Il n’y a pas grand chose à faire contre la concussion en particulier. Tant qu’il y aura des fonctionnaires qui auront, de par la forme de société à laquelle ils sont attachés, la possibilité de se servir au détriment des

autres, la concussion existera. C’est l’arbre qu’il nous faut abattre si nous voulons que la sève ne monte pas pour nourrir les branches ; et c’est une rude besogne à laquelle doivent s’atteler tous les hommes de cœur.


CONDAMNATION. n. f. Décision judiciaire par laquelle un tribunal contraint un individu à se soumettre et à subir une peine qui lui est infligée, en vertu de l’application de la loi.
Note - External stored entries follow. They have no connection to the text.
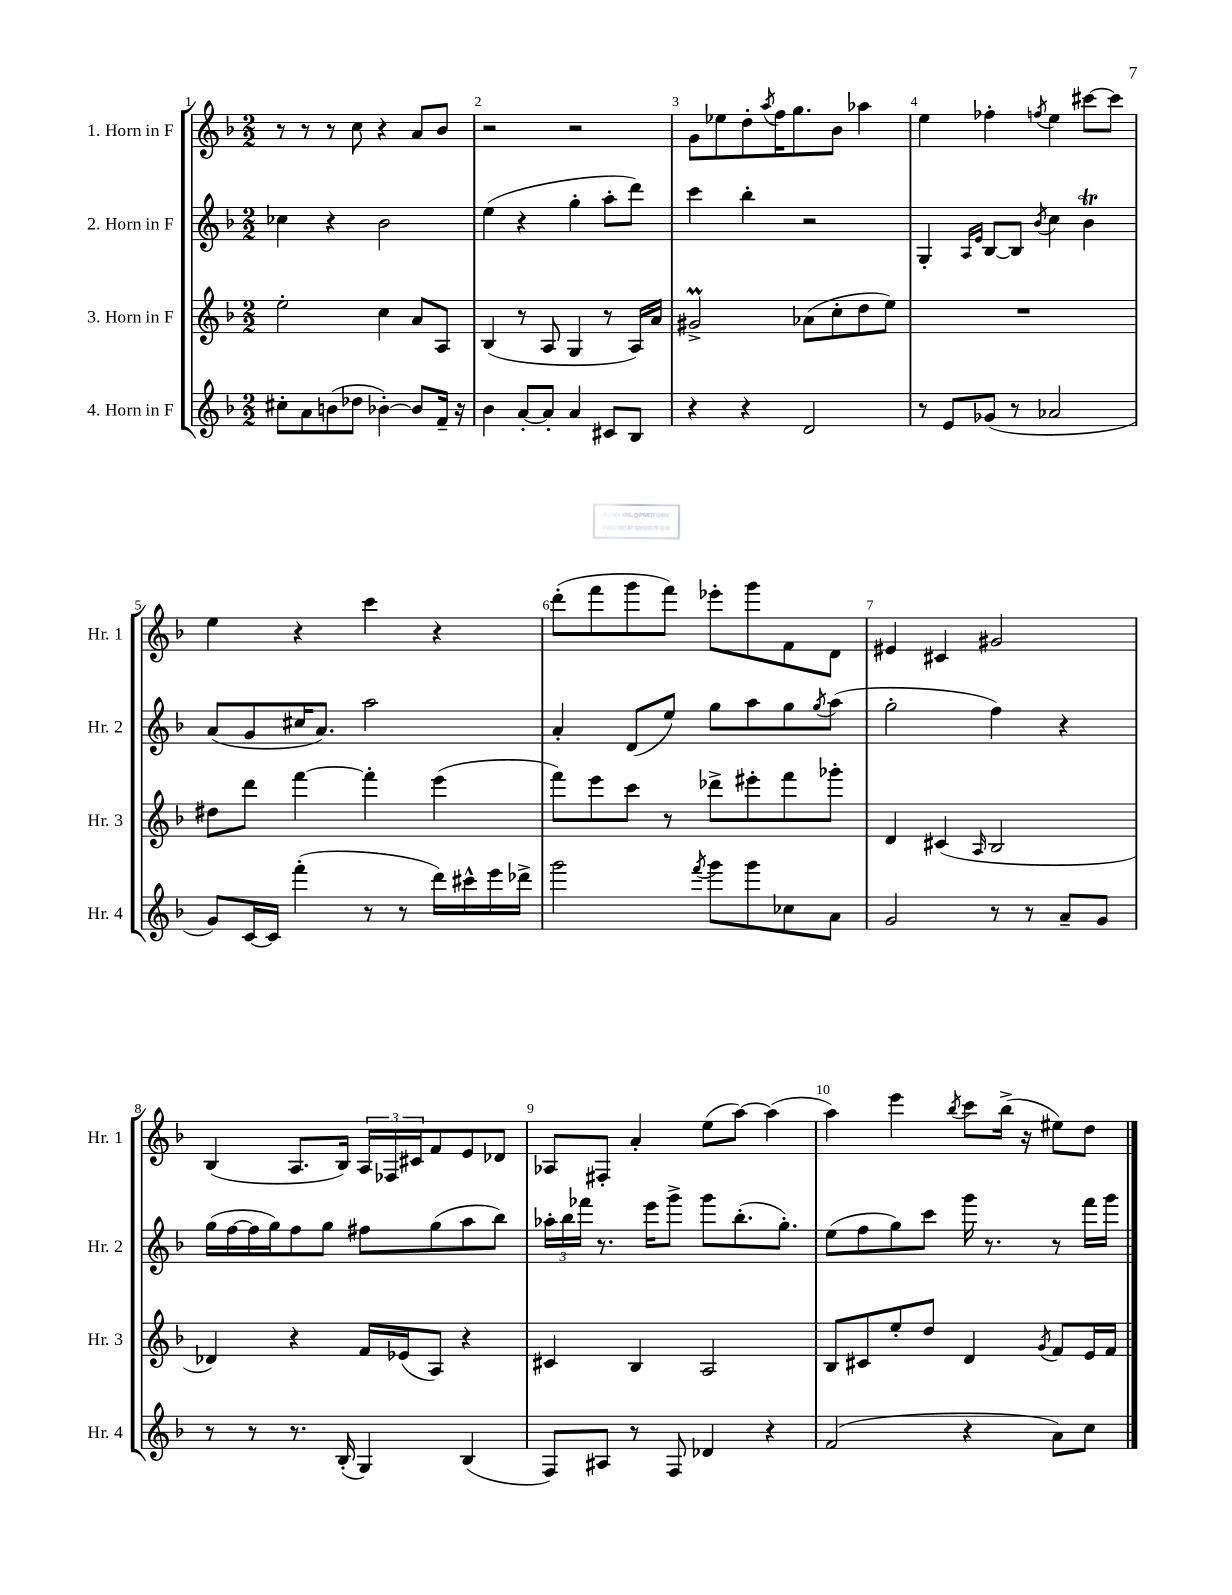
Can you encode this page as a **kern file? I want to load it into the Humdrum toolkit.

**kern	**kern	**kern	**kern
*staff4	*staff3	*staff2	*staff1
*clefG2	*clefG2	*clefG2	*clefG2
*k[b-]	*k[b-]	*k[b-]	*k[b-]
*M2/2	*M2/2	*M2/2	*M2/2
8cc#'	2ee'	4cc-	8r
8a	.	.	8r
(8b	.	4r	8r
8dd-	.	.	8cc
[4b-')	4cc	2b-	4r
8b-]	8a	.	8a
16f~	8A	.	8b-
16r	.	.	.
=	=	=	=
4b-	(4B-	(4ee	2r
[8a'	8r	4r	.
8a']	8A	.	.
4a	4G	4gg'	2r
8c#	8r	8aa'	.
8B-	16A)	8ddd)	.
.	16a	.	.
=	=	=	=
4r	2g#^	4ccc	8g
.	.	.	8ee-
4r	.	4bb-'	8dd'
.	.	.	8qaa
.	.	.	16ff
.	.	.	8.gg
2d	(8a-	2r	.
.	8cc'	.	8b-
.	8dd	.	4aa-
.	8ee)	.	.
=	=	=	=
8r	1r	4G'	4ee
8e	.	.	.
.	.	16qqA	.
.	.	16qqe	.
(8g-	.	[8B-	4ff-'
8r	.	8B-]	.
.	.	8qb-	8qff
2a-	.	4cc	4ee
.	.	4b-	[8ccc#
.	.	.	8ccc#]
=	=	=	=
8g)	8dd#	(8a	4ee
[16c	8ddd	8g	.
16c]	.	.	.
(4fff'	[4fff	16cc#	4r
.	.	8.a)	.
8r	4fff']	2aa	4ccc
8r	.	.	.
16ddd)	(4eee	.	4r
16ccc#^^	.	.	.
16eee	.	.	.
16ddd-^	.	.	.
=	=	=	=
2ggg	8fff)	4a'	(8ddd'
.	8eee	.	8fff
.	8ccc	(8d	8ggg
.	8r	8ee)	8fff)
8qfff	.	.	.
8ggg	8ddd-^	8gg	8eee-'
8ggg	8eee#'	8aa	8ggg
8cc-	8fff	8gg	8f
.	.	8qgg	.
8a	8ggg-'	(8aa	8d
=	=	=	=
2g	4d	2gg'	4e#
.	(4c#	.	4c#
.	16qqA	.	.
8r	2B-	4ff)	2g#
8r	.	.	.
8a~	.	4r	.
8g	.	.	.
=	=	=	=
8r	4d-)	(16gg	(4B-
.	.	[16ff	.
8r	.	16ff]	.
.	.	16gg)	.
8.r	4r	8ff	8.A
.	.	8gg	.
(16B-'	.	.	16B-)
4G)	16f	8ff#	24A
.	.	.	24F-
.	(16e-	.	.
.	.	.	24c#
.	8A)	(8gg	8f
(4B-	4r	8aa	8e
.	.	8bb-)	8d-
=	=	=	=
8F)	4c#	24aa-'	8A-
.	.	24bb-	.
.	.	24fff-	.
8A#	.	8.r	8F#'
8r	4B-	.	4a'
.	.	16eee	.
8F	.	8ggg^	.
4d-	2A	8ggg	(8ee
.	.	(8.bb-'	[8aa)
4r	.	.	(4aa]
.	.	8.gg')	.
=	=	=	=
(2f	8B-	(8ee	4aa)
.	8c#	8ff	.
.	8ee'	8gg)	4eee
.	8dd	8ccc	.
.	.	.	8qbb-
4r	4d	16ggg	8ccc
.	.	8.r	.
.	.	.	(16bb-^
.	.	.	16r
.	8qg	.	.
8a)	8f	8r	8ee#)
8cc	16e	16fff	8dd
.	16f	16ggg	.
==	==	==	==
*-	*-	*-	*-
Une condamnation est toujours arbitraire et ridicule. Arbitraire, parce qu’il n’appartient à personne, le droit de juger son prochain ; et ridicule, car il est impossible de déterminer la somme de souffrance et de peine qui peuvent réprimer un crime ou un délit.

Il est vrai que la loi bourgeoise prétend ne pas s’inspirer du talion, et que son désir n’est pas d’infliger au coupable une douleur égale à celle subie par sa victime, mais de rappeler à celui qui enfreint la loi, l’observation de ses devoirs sociaux ; elle ajoute que l’isolement du reste du monde est salutaire au coupable et que la réflexion et la méditation le guérissent de l’envie de fouler à nouveau les lois de la « Justice ».

Or, il a été maintes et maintes fois démontré que les condamnations à une détention plus ou moins longue, ne guérissaient pas un coupable et que, bien au contraire, une fois subie, la première peine était suivie d’autres délits et d’autres peines, et que par conséquent les bienfaits de la condamnation ne se manifestaient jamais.

Il y a diverses catégories de condamnations ; d’abord celles de droit commun et celles d’ordre politique. Les unes comme les autres sont infligées en vertu d’infractions à la loi bourgeoise, et c’est ce qui explique que les prisons ne sont peuplées en majorité que par de pauvres bougres, car ceux qui détiennent, ne serait-ce qu’une parcelle du Capital, ne subissent jamais de condamnations criminelles ; il leur arrive parfois d’encourir des condamnations civiles, qui ne sont jamais bien pénibles.

Dans le domaine du droit commun, la condamnation recrute ses victimes parmi les « voleurs », les « meurtriers » et encore parmi les ouvriers en révolte, qui, en vertu des libertés républicaines, se permettent de descendre dans la rue pour réclamer leur « droit à la vie ».

Dans sa brochure « Pourquoi j’ai cambriolé », Jacob souligne que celui qui possède la fortune n’a jamais besoin d’user de procédés illégaux pour arriver à vivre, et que par conséquent il ne peut jamais être condamné comme voleur. En effet, on ne s’explique pas pour quelles raisons M. de Rotschild ou M. Loucheur iraient cambrioler. Il en est de même pour le meurtre, qui, deux fois sur dix, a le vol pour mobile ; quant aux meurtres passionnels, qui ont quelquefois pour théâtre le terrain de la bourgeoisie, on connaît l’indulgence des tribunaux vis-à-vis des inculpés. Pour les grèves, ce sont encore les ouvriers qui en sont les victimes, et c’est sur eux que retombent toutes les responsabilités. On peut donc conclure en disant que ce n’est jamais la classe privilégiée qui subit les condamnations, mais les hommes issus de la classe opprimée.

Quant aux condamnations politiques, il arrive de temps en temps un accident aux représentants de la bourgeoisie, mais c’est excessivement rare, et en général ce ne sont que les révolutionnaires de gauche qui peuplent les prisons.

La condamnation est donc une arme bourgeoise, inutile en soi, car elle ne change absolument rien et ne maintient même pas l’ordre bourgeois, et son unique utilité serait peut-être de nourrir une armée de parasites qui ne sauraient que faire si on leur retirait le pouvoir de condamner.